Sophie wept loudly. "Your Honor," Hanlon went on, "she came to me and said it was her duty to tell me, though it involved her friend. She said positively that this girl went in, stayed several minutes, then came out looking very strange, and that immediately afterward there was the excitement. Of course, we believed her."
"Of course," echoed the magistrate ironically. "It gave you an opportunity for an act of oppression."
"I didn't mean to get Hilda into trouble. I swear I didn't," Sophie exclaimed. "I was scared. I didn't know what I was doing. I swear I didn't!"
Hilda's look was pity, not anger. "Oh, Sophie," she said brokenly.
"What did your men do with the letter Feuerstein wrote?" asked the magistrate of Hanlon suspiciously.
"Your Honor, we—" Hanlon looked round nervously.
Wielert, who had been gradually rising in his own estimation, as he realized the importance of his part in the proceedings, now pushed forward, his face flushed with triumph. "I know where it is," he said eagerly. "When I ran for the police I mail it."
There was a tumult of hysterical laughter, everybody seeking relief from the strain of what had gone before. The magistrate rapped down the noise and called for Doctor Wharton. While he was giving his technical explanation a note was handed up to the bench. The magistrate read:
GERMAN THEATER, 3 September.
YOUR HONOR—I hasten to send you the inclosed letter which I found in
my mail this morning. It seems to have an important bearing on the
hearing in the Feuerstein case, which I see by the papers comes up
before you to-day.
Very truly yours,
WILLIAM KONIGSMARCK,
Manager.
The magistrate handed the inclosure to a clerk, who was a German. "Read it aloud," he said. And the clerk, after a few moments' preparation, slowly read in English:
To the Public:
Before oblivion swallows me—one second, I beg!

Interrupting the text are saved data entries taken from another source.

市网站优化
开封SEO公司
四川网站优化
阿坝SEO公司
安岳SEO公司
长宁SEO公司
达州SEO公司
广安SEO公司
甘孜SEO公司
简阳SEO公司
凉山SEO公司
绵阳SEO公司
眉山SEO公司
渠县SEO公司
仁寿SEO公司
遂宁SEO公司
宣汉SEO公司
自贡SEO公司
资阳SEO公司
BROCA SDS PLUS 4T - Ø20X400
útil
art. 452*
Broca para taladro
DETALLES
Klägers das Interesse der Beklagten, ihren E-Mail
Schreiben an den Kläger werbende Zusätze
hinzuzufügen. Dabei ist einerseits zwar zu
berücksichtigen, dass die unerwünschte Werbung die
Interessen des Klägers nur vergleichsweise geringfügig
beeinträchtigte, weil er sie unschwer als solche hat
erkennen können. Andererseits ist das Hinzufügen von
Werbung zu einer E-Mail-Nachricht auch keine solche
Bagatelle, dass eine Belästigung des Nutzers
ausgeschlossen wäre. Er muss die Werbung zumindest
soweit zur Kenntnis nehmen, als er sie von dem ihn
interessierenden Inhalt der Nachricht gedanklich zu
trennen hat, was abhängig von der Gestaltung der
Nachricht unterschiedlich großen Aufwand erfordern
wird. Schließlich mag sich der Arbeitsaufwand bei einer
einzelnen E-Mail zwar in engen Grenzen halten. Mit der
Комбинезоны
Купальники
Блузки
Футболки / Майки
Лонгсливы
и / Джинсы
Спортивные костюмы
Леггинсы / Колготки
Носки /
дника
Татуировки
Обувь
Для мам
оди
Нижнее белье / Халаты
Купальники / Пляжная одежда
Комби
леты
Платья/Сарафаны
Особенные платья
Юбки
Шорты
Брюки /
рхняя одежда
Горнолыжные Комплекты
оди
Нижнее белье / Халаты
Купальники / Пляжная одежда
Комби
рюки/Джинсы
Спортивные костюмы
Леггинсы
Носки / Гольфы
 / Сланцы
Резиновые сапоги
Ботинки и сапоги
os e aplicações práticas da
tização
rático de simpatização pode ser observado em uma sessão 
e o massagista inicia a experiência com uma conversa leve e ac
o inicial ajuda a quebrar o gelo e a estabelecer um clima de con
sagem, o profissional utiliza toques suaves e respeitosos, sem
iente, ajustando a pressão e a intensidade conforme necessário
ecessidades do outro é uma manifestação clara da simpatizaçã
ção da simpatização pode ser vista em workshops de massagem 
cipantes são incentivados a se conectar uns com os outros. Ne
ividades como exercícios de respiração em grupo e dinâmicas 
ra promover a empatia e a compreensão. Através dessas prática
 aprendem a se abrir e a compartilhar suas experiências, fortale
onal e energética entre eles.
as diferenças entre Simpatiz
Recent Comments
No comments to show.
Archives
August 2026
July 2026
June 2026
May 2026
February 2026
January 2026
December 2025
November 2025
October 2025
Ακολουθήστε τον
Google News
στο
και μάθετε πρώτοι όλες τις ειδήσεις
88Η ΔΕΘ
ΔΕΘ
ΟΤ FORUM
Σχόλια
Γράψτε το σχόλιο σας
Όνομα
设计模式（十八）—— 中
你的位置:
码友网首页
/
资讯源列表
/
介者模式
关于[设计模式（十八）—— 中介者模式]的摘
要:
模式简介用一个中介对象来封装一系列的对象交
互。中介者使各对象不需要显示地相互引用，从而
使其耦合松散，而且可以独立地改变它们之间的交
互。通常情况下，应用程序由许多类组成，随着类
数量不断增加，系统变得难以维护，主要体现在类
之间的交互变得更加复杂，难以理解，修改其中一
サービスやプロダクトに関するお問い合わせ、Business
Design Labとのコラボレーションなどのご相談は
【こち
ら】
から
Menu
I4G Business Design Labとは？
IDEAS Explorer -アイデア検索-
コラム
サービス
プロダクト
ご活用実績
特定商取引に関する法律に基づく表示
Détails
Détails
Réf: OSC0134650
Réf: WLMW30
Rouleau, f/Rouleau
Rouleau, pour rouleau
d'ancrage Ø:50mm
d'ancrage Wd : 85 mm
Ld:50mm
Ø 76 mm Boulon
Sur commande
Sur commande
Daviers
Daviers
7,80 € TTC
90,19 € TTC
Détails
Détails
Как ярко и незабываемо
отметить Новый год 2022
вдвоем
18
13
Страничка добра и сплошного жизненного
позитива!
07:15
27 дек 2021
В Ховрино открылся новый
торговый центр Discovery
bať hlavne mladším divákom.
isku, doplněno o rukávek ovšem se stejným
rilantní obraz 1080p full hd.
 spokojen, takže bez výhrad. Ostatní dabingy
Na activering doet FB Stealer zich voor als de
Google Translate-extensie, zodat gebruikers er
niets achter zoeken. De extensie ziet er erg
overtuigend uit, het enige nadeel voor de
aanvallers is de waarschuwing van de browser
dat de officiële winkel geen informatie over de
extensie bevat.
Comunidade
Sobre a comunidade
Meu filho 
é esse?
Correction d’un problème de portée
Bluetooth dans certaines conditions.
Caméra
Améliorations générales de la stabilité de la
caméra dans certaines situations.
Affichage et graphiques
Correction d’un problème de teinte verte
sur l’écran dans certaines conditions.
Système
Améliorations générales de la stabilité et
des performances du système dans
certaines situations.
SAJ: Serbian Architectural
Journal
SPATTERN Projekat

I have sinned, but I have expiated. I have lived bravely, fighting
adversity and the malice which my superior gifts from nature provoked.
I can live no longer with dignity. So, proud and fearless to the last,
I accept defeat and pass out.
I forgive my friends. I forget my enemies.
Exit Carl Feuerstein, soldier of fortune, man of the world. A
sensitive heart that was crushed by the cruelty of men and the kindness
of women has ceased to beat.
CARL FEUERSTEIN.
P. S. DEAR. MR. KONIGSMARCK—Please send a copy of the above to the
newspapers, English as well as German.
C. F.
The magistrate beamed his kindliest upon Hilda. "The charge against you is absurd. Your arrest was a crime. You are free."
Hilda put her hand on Otto's arm. "Let us go," she murmured wearily.
As they went up the aisle hand in hand the crowd stood and cheered again and again; the magistrate did not touch his gavel—he was nodding vigorous approval. Hilda held Otto's hand more closely and looked all round. And her face was bright indeed.
Thus the shadow of Mr. Feuerstein—of vanity and false emotion, of pose and pretense, passed from her life. Straight and serene before her lay the pathway of "work and love and home."